Ans8. Relative valuation uses BSE/NSE multiples; absolute valuation (DCF) calculates intrinsic value per Ind AS.
Q9. How does relative valuation help Indian M&A deals?
Ans9. It sets fair prices using BSE/NSE or M&A multiples (e.g., Tata-Air India), ensuring competitive offers.
Q10. How do you calculate relative valuation using P/E in India?
Ans10. Fair Value = Nifty P/E × EPS. For example, 25x P/E × ₹20 EPS = ₹500/share.
Q11. What are commonly used relative valuation methods in India?
Ans11. P/E, P/S, P/B and EV/EBITDA are popular, tailored to sectors like IT or FMCG on BSE/NSE.

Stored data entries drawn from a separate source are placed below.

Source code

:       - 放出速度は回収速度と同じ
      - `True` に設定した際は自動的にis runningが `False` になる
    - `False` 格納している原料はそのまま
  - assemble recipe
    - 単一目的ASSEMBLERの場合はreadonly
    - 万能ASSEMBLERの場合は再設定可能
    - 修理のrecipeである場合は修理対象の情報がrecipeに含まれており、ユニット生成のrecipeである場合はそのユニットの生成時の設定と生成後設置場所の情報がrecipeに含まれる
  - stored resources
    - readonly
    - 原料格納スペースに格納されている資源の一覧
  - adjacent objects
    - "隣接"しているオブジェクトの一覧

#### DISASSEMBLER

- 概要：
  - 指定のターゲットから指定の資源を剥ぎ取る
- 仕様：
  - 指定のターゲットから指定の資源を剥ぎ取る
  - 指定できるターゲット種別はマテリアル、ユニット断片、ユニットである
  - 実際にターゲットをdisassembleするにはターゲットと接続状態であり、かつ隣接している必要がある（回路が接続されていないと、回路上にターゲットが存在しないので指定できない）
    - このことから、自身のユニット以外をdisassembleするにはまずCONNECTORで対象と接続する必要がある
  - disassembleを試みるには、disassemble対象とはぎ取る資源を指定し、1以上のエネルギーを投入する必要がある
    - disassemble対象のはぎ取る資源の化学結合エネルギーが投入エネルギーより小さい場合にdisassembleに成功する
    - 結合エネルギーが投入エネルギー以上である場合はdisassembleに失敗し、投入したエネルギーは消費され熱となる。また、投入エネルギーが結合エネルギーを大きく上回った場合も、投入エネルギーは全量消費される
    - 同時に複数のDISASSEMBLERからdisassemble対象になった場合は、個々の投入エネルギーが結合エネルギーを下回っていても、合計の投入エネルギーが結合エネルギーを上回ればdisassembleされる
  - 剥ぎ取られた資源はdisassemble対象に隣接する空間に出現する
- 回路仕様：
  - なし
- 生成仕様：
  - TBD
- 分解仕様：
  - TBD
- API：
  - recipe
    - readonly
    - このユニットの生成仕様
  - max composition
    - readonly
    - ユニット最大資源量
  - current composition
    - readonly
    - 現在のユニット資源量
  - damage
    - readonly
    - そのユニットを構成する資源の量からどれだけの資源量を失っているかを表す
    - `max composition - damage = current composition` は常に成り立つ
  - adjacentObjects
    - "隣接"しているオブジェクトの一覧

Q12. Can relative valuation be used for Indian private companies?
Ans12. Yes, by comparing to BSE/NSE peers or M&A deals, adjusted for liquidity.
Q13. What is the role of BSE/NSE multiples in relative valuation?
Ans13. They standardize comparisons, reflecting how Indian investors value firms like HUL or Zomato.
Q14. How to avoid mispricing in relative valuation for Indian small-caps?
Ans14. Use multiple ratios and cross-check with DCF to navigate BSE SmallCap volatility.
Q15. What is an example of relative valuation for an Indian startup?
Ans15. A SaaS firm with ₹500 crore sales and industry P/S 5x has a fair value of ₹2,500 crore.